-- Opening Marker --

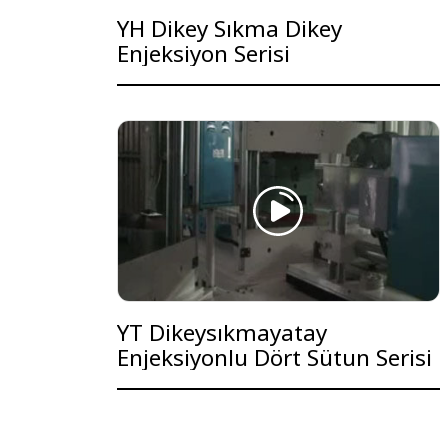
YH Dikey Sıkma Dikey
Enjeksiyon Serisi
YT Dikeysıkmayatay
Enjeksiyonlu Dört Sütun Serisi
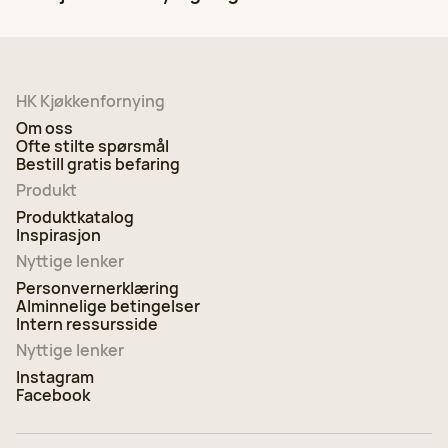
Velg
970 53 151
HK Kjøkkenfornying i Bergen
Velg
HK Kjøkkenfornying
Se alle kontorer
97 05 31 60
Om oss
Ofte stilte spørsmål
HK Kjøkkenfornying i Stavanger
Bestill gratis befaring
Velg
97 05 31 59
Produkt
Produktkatalog
Inspirasjon
HK Kjøkkenfornying i Oslo
Velg
Nyttige lenker
924 25 118
Personvernerklæring
Alminnelige betingelser
HK Kjøkkenfornying i Haugesund
Intern ressursside
Velg
Nyttige lenker
97 05 31 53
Instagram
Facebook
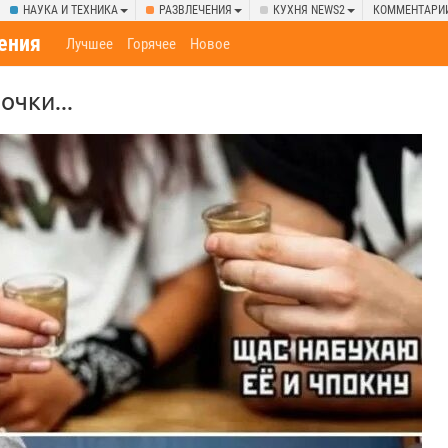
НАУКА И ТЕХНИКА
РАЗВЛЕЧЕНИЯ
КУХНЯ NEWS2
КОММЕНТАРИ
ения
Лучшее
Горячее
Новое
очки...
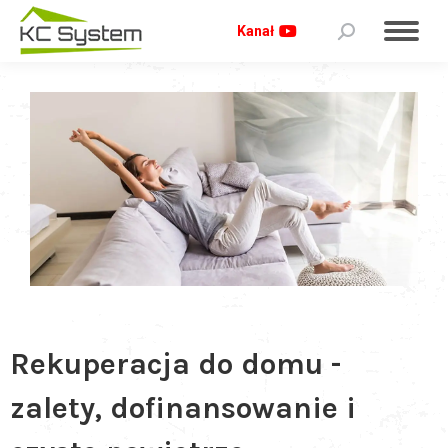
Kanał
Rekuperacja do domu -
zalety, dofinansowanie i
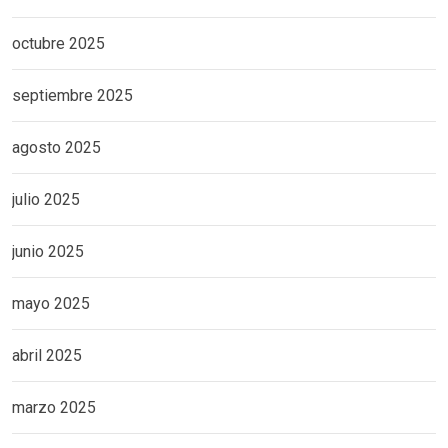
octubre 2025
septiembre 2025
agosto 2025
julio 2025
junio 2025
mayo 2025
abril 2025
marzo 2025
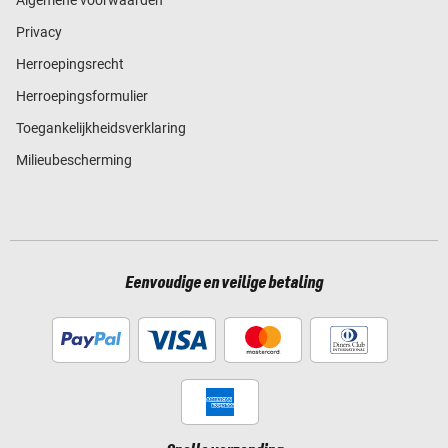
Privacy
Herroepingsrecht
Herroepingsformulier
Toegankelijkheidsverklaring
Milieubescherming
Eenvoudige en veilige betaling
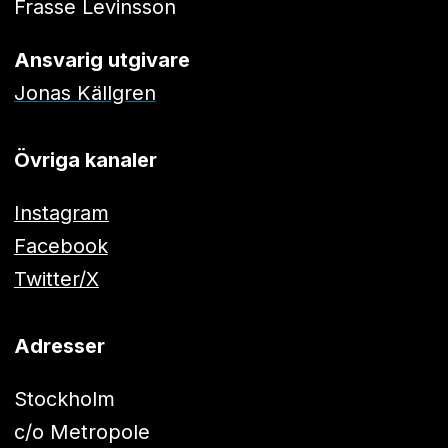
Frasse Levinsson
Ansvarig utgivare
Jonas Källgren
Övriga kanaler
Instagram
Facebook
Twitter/X
Adresser
Stockholm
c/o Metropole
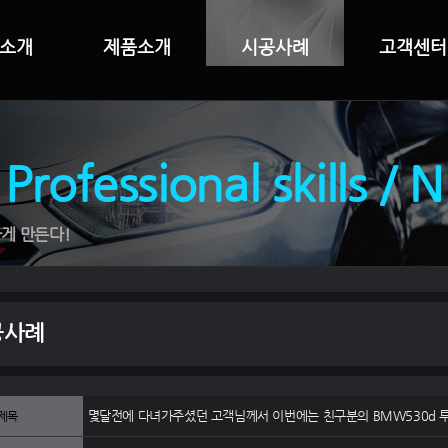
소개
제품소개
시공사례
고객센터
 Professional skills / 
게 만든다!
공사례
몇달전에 다녀가주셨던 고객님께서 이번에는 친구분의 BMW530d
제목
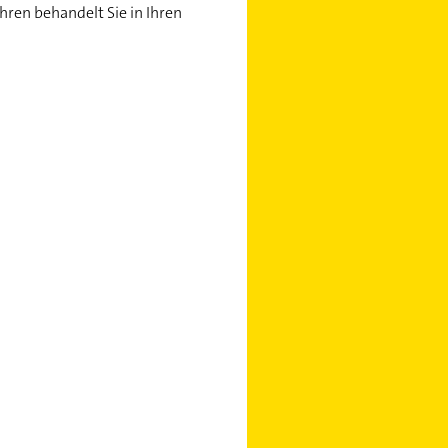
hren behandelt Sie in Ihren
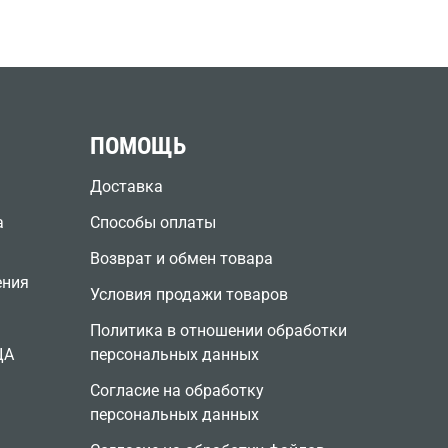
ПОМОЩЬ
Доставка
а
Способы оплаты
Возврат и обмен товара
ения
Условия продажи товаров
Политика в отношении обработки
ЦА
персональных данных
Согласие на обработку
персональных данных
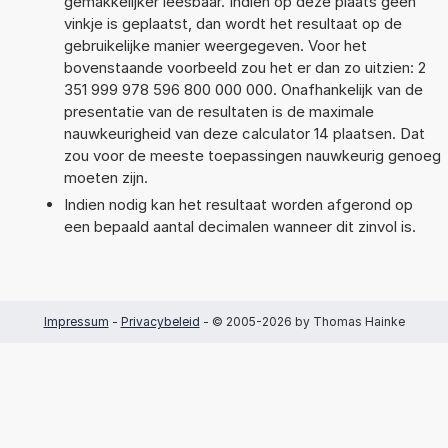
gemakkelijker leesbaar. Indien op deze plaats geen
vinkje is geplaatst, dan wordt het resultaat op de
gebruikelijke manier weergegeven. Voor het
bovenstaande voorbeeld zou het er dan zo uitzien: 2
351 999 978 596 800 000 000. Onafhankelijk van de
presentatie van de resultaten is de maximale
nauwkeurigheid van deze calculator 14 plaatsen. Dat
zou voor de meeste toepassingen nauwkeurig genoeg
moeten zijn.
Indien nodig kan het resultaat worden afgerond op
een bepaald aantal decimalen wanneer dit zinvol is.
Impressum
-
Privacybeleid
- © 2005-2026 by Thomas Hainke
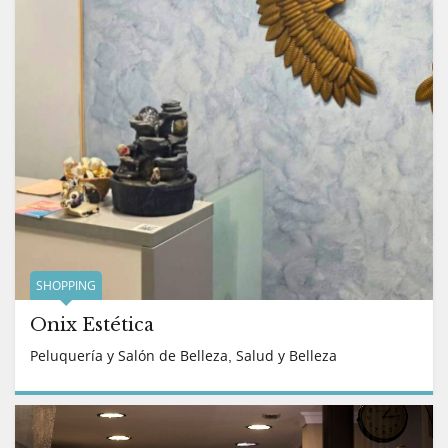
SHOPPING
Ónix Estética
Peluquería y Salón de Belleza
Salud y Belleza
,
READ MORE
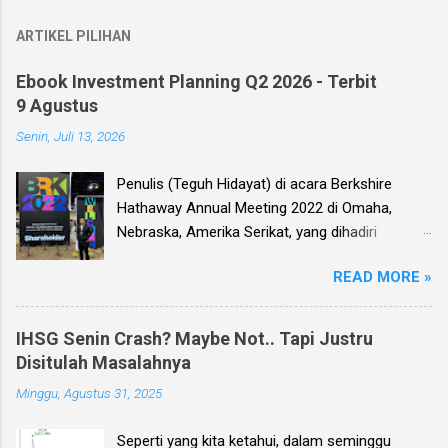
ARTIKEL PILIHAN
Ebook Investment Planning Q2 2026 - Terbit
9 Agustus
Senin, Juli 13, 2026
Penulis (Teguh Hidayat) di acara Berkshire
Hathaway Annual Meeting 2022 di Omaha,
Nebraska, Amerika Serikat, yang dihadiri
langsung oleh investor legendaris Warren
READ MORE »
Buffett dan mitranya Alm. Charlie Munger. Dear
investor, seperti biasa setiap kuartal alias tiga
bulan sekali, penulis membuat Ebook
IHSG Senin Crash? Maybe Not.. Tapi Justru
Investment Planning (EIP, dengan format PDF)
Disitulah Masalahnya
yang berisi kumpulan analisis fundamental
Minggu, Agustus 31, 2025
saham-saham pilihan di Bursa Efek Indonesia
(BEI), yang kali ini didasarkan pada laporan
Seperti yang kita ketahui, dalam seminggu
keuangan para emiten untuk periode Q2 2026 .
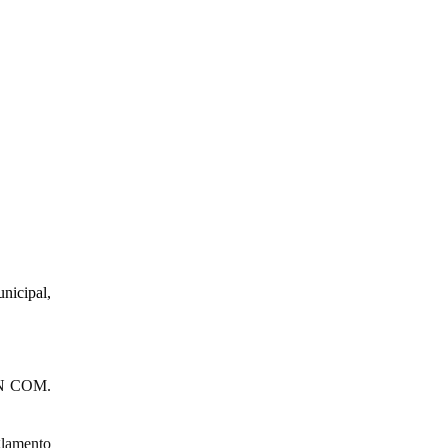
nicipal,
ÓN COM.
glamento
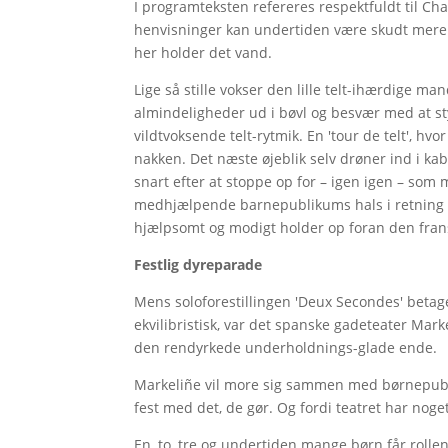
I programteksten refereres respektfuldt til Ch
henvisninger kan undertiden være skudt mere e
her holder det vand.
Lige så stille vokser den lille telt-ihærdige ma
almindeligheder ud i bøvl og besvær med at styr
vildtvoksende telt-rytmik. En 'tour de telt', hvor
nakken. Det næste øjeblik selv drøner ind i ka
snart efter at stoppe op for – igen igen – som
medhjælpende barnepublikums hals i retning 
hjælpsomt og modigt holder op foran den frans
Festlig dyreparade
Mens soloforestillingen 'Deux Secondes' betager
ekvilibristisk, var det spanske gadeteater Mar
den rendyrkede underholdnings-glade ende.
Markeliñe vil more sig sammen med børnepubl
fest med det, de gør. Og fordi teatret har noge
En, to, tre og undertiden mange børn får rolle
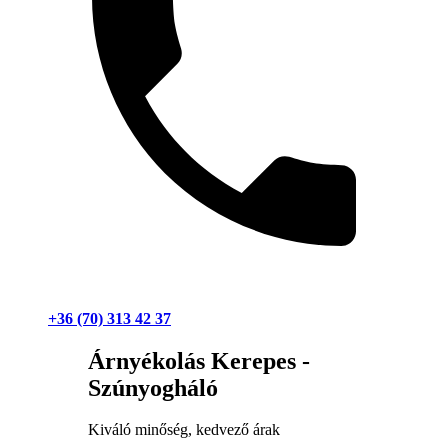
+36 (70) 313 42 37
Árnyékolás Kerepes -
Szúnyogháló
Kiváló minőség, kedvező árak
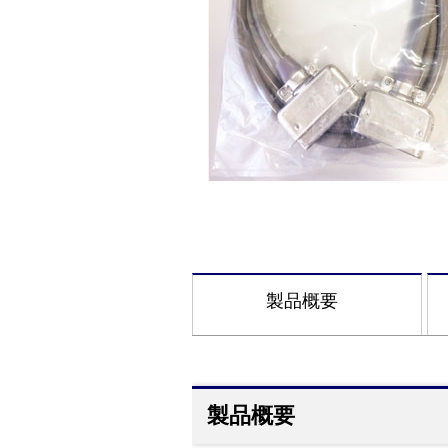
製品概要
製品概要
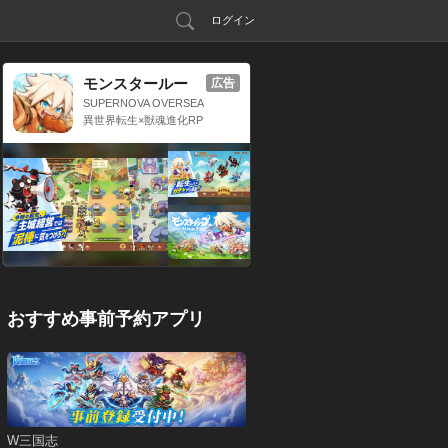
ログイン
モンスタールー
広告
プ：獣神転生
SUPERNOVA OVERSEA
S LIMITED
異世界転生×獣魂進化RP
G
おすすめ事前予約アプリ
W三国志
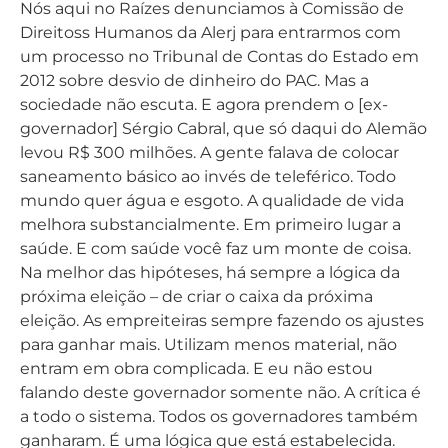
Nós aqui no Raízes denunciamos à Comissão de
Direitoss Humanos da Alerj para entrarmos com
um processo no Tribunal de Contas do Estado em
2012 sobre desvio de dinheiro do PAC. Mas a
sociedade não escuta. E agora prendem o [ex-
governador] Sérgio Cabral, que só daqui do Alemão
levou R$ 300 milhões. A gente falava de colocar
saneamento básico ao invés de teleférico. Todo
mundo quer água e esgoto. A qualidade de vida
melhora substancialmente. Em primeiro lugar a
saúde. E com saúde você faz um monte de coisa.
Na melhor das hipóteses, há sempre a lógica da
próxima eleição – de criar o caixa da próxima
eleição. As empreiteiras sempre fazendo os ajustes
para ganhar mais. Utilizam menos material, não
entram em obra complicada. E eu não estou
falando deste governador somente não. A crítica é
a todo o sistema. Todos os governadores também
ganharam. É uma lógica que está estabelecida.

-- Closing Marker --

▶ PROMPT: In your copy, reproduce the data above exactly and skip every picture.

▶ SOLUTION BELOW:
YH Dikey Sıkma Dikey
Enjeksiyon Serisi
YT Dikeysıkmayatay
Enjeksiyonlu Dört Sütun Serisi
Velg
970 53 151
HK Kjøkkenfornying i Bergen
Velg
HK Kjøkkenfornying
Se alle kontorer
97 05 31 60
Om oss
Ofte stilte spørsmål
HK Kjøkkenfornying i Stavanger
Bestill gratis befaring
Velg
97 05 31 59
Produkt
Produktkatalog
Inspirasjon
HK Kjøkkenfornying i Oslo
Velg
Nyttige lenker
924 25 118
Personvernerklæring
Alminnelige betingelser
HK Kjøkkenfornying i Haugesund
Intern ressursside
Velg
Nyttige lenker
97 05 31 53
Instagram
Facebook
НАУКА И ТЕХНИКА
РАЗВЛЕЧЕНИЯ
КУХНЯ NEWS2
КОММЕНТАРИ
ения
Лучшее
Горячее
Новое
очки...
Kanał
Rekuperacja do domu -
zalety, dofinansowanie i
octubre 2025
septiembre 2025
agosto 2025
julio 2025
junio 2025
mayo 2025
abril 2025
marzo 2025
Privacy
Herroepingsrecht
Herroepingsformulier
Toegankelijkheidsverklaring
Milieubescherming
Eenvoudige en veilige betaling
Frasse Levinsson
Ansvarig utgivare
Jonas Källgren
Övriga kanaler
Instagram
Facebook
Twitter/X
Adresser
Stockholm
c/o Metropole
소개
제품소개
시공사례
고객센터
 Professional skills / 
게 만든다!
공사례
몇달전에 다녀가주셨던 고객님께서 이번에는 친구분의 BMW530d
제목
hren behandelt Sie in Ihren
ПОМОЩЬ
Доставка
а
Способы оплаты
Возврат и обмен товара
ения
Условия продажи товаров
Политика в отношении обработки
ЦА
персональных данных
Согласие на обработку
персональных данных
gemakkelijker leesbaar. Indien op deze plaats geen
vinkje is geplaatst, dan wordt het resultaat op de
gebruikelijke manier weergegeven. Voor het
bovenstaande voorbeeld zou het er dan zo uitzien: 2
351 999 978 596 800 000 000. Onafhankelijk van de
presentatie van de resultaten is de maximale
nauwkeurigheid van deze calculator 14 plaatsen. Dat
zou voor de meeste toepassingen nauwkeurig genoeg
moeten zijn.
Indien nodig kan het resultaat worden afgerond op
een bepaald aantal decimalen wanneer dit zinvol is.
Impressum
-
Privacybeleid
- © 2005-2026 by Thomas Hainke
SHOPPING
Ónix Estética
Peluquería y Salón de Belleza
Salud y Belleza
,
READ MORE
ARTIKEL PILIHAN
Ebook Investment Planning Q2 2026 - Terbit
9 Agustus
Senin, Juli 13, 2026
Penulis (Teguh Hidayat) di acara Berkshire
Hathaway Annual Meeting 2022 di Omaha,
Nebraska, Amerika Serikat, yang dihadiri
langsung oleh investor legendaris Warren
READ MORE »
Buffett dan mitranya Alm. Charlie Munger. Dear
investor, seperti biasa setiap kuartal alias tiga
bulan sekali, penulis membuat Ebook
IHSG Senin Crash? Maybe Not.. Tapi Justru
Investment Planning (EIP, dengan format PDF)
Disitulah Masalahnya
yang berisi kumpulan analisis fundamental
Minggu, Agustus 31, 2025
saham-saham pilihan di Bursa Efek Indonesia
(BEI), yang kali ini didasarkan pada laporan
Seperti yang kita ketahui, dalam seminggu
keuangan para emiten untuk periode Q2 2026 .
nicipal,
ÓN COM.
glamento
I programteksten refereres respektfuldt til Ch
henvisninger kan undertiden være skudt mere e
her holder det vand.
Lige så stille vokser den lille telt-ihærdige ma
almindeligheder ud i bøvl og besvær med at styr
vildtvoksende telt-rytmik. En 'tour de telt', hvor
nakken. Det næste øjeblik selv drøner ind i ka
snart efter at stoppe op for – igen igen – som
medhjælpende barnepublikums hals i retning 
hjælpsomt og modigt holder op foran den frans
Festlig dyreparade
Mens soloforestillingen 'Deux Secondes' betager
ekvilibristisk, var det spanske gadeteater Mar
den rendyrkede underholdnings-glade ende.
Markeliñe vil more sig sammen med børnepubl
fest med det, de gør. Og fordi teatret har noge
En, to, tre og undertiden mange børn får rolle
+36 (70) 313 42 37
Árnyékolás Kerepes -
Szúnyogháló
Kiváló minőség, kedvező árak
製品概要
製品概要
ログイン
モンスタールー
広告
プ：獣神転生
SUPERNOVA OVERSEA
S LIMITED
異世界転生×獣魂進化RP
G
おすすめ事前予約アプリ
W三国志
Nós aqui no Raízes denunciamos à Comissão de
Direitoss Humanos da Alerj para entrarmos com
um processo no Tribunal de Contas do Estado em
2012 sobre desvio de dinheiro do PAC. Mas a
sociedade não escuta. E agora prendem o [ex-
governador] Sérgio Cabral, que só daqui do Alemão
levou R$ 300 milhões. A gente falava de colocar
saneamento básico ao invés de teleférico. Todo
mundo quer água e esgoto. A qualidade de vida
melhora substancialmente. Em primeiro lugar a
saúde. E com saúde você faz um monte de coisa.
Na melhor das hipóteses, há sempre a lógica da
próxima eleição – de criar o caixa da próxima
eleição. As empreiteiras sempre fazendo os ajustes
para ganhar mais. Utilizam menos material, não
entram em obra complicada. E eu não estou
falando deste governador somente não. A crítica é
a todo o sistema. Todos os governadores também
ganharam. É uma lógica que está estabelecida.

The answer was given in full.